Benim gibi kelebeklerle, ağaçlarla konuşan biri için Sait Faik’i anlamamak, sevmemek mümkün mü? Ama bahçelerimize, ağaçlarımıza sahip çıkmaya başlamadan önce maalesef başka tutkular peşine düşmüş önceki kuşakların duyarsızlaşması bizi bugün onlara sahip çıkma mecburiyetine taşımadı mı? Biraz da eski bahçelerinin yerine yeni apartmanlara sahip olma şevkiyle duyarlılıklarını kaybetmiş o kuşakların mirasını yaşamıyor muyuz şu anda? İşte Murathan Mungan’ın Son İstanbul’u ne güzel anlatıyor o günlerde yenik düşmüş bir bahçenin dramını: “– Bahçede oynardık hep. Bahçe yeterdi bize. – Çocuklar büyüyorlar abla. Bahçe az geliyor onlara. Bütün dünyaları yalnızca bir bahçe olamıyor artık. Bahçenin dışına da çıkmak istiyorlar. – Bir şey söyleyeyim mi sana Talia? Bana kalırsa artık kimse için bahçenin bir anlamı kalmadı. Bu yüzden böyle bakımsız. Konak bile yabancı duruyor bu ıssız bahçeye. Bahçeler eskidenmiş Talia. Bahçeler bir şeyleri anlatmak içinmiş. Oysa bizim anlatacak hiçbir şeyimiz kalmadı…”
Kelebek anlamıştı. “Hatırlar mısın Latife Tekin’in Unutma Bahçesi'ni? Unutmak isteyen insanların bir araya toplandığı, burada geçmişlerine dair unutmak istedikleri ne varsa unuttukları bir yerden bahsedilir. Oysa sanırım bizim bambaşka bahçelere ihtiyacımız var.
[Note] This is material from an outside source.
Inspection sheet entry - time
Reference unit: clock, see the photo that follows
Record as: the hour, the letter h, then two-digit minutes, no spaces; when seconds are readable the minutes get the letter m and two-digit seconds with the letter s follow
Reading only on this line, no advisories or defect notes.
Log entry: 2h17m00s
Ötekileştirme ve nefretin unutulduğu ancak yaşayan tüm canlıların bir ve kardeş olduğunun hatırlandığı, duyarlılıkların temel alındığı unutmama bahçelerine…” dedi ve sonra Melih Cevdet Anday’ın dizelerini mırıldanarak en yakın parka doğru uçup uzaklaştı: “Kuşlar seslerini bulmak için/ Bahçelere koşuyorlar/ O kadar yer gördüm ki/ İçim sızlıyor unuttukça.”